Throwing engineering in there with psychology and medicine is not a very good grouping of disciplines. At least not if "engineering" means the kind of engineering that professionals in the field have legal liability for (like the engineering that goes into designing bridges and buildings).

Engineering does have "best practices", but those practices have to operate within limits that are very well understood based on underlying physical science that has been thoroughly tested and for which we have mathematical models with excellent predictive capability. The "best practices" in psychology and medicine have nothing like that kind of support.

> the process seems to work allright

Engineering, at least the kind that designs bridges and buildings, seems to work all right, yes. I'm not sure I would say the same for psychology and medicine.

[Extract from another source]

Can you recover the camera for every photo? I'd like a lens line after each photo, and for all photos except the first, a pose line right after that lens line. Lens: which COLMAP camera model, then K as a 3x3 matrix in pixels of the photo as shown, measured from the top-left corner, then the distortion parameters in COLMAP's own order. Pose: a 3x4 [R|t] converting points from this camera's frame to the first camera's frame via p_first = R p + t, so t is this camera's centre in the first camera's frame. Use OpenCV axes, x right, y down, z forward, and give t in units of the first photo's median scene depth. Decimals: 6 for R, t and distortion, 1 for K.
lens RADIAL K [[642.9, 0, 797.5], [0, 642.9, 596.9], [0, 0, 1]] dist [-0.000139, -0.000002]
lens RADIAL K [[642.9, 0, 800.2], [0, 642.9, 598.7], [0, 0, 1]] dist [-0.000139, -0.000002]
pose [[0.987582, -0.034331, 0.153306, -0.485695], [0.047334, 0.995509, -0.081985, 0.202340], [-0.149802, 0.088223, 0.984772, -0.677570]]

If you actually talk to engineers who have to follow regulation and building code, they will tell you how often the rules are nonsense and don't make technical sense, they have to click checkboxes to say that something is fulfilled that doesn't even make sense in the given context etc.


I certainly agree that many local regulations and building codes are not there for engineering reasons, they're there for political and economic reasons that have nothing to do with good engineering.

But it's also true that any of those engineers who say that a particular regulation doesn't make technical sense, will be able to explain to you in detail why it doesn't make technical sense, based on the kind of theoretical and practical knowledge I described, the kind that is backed by well-tested models with excellent predictive capacity.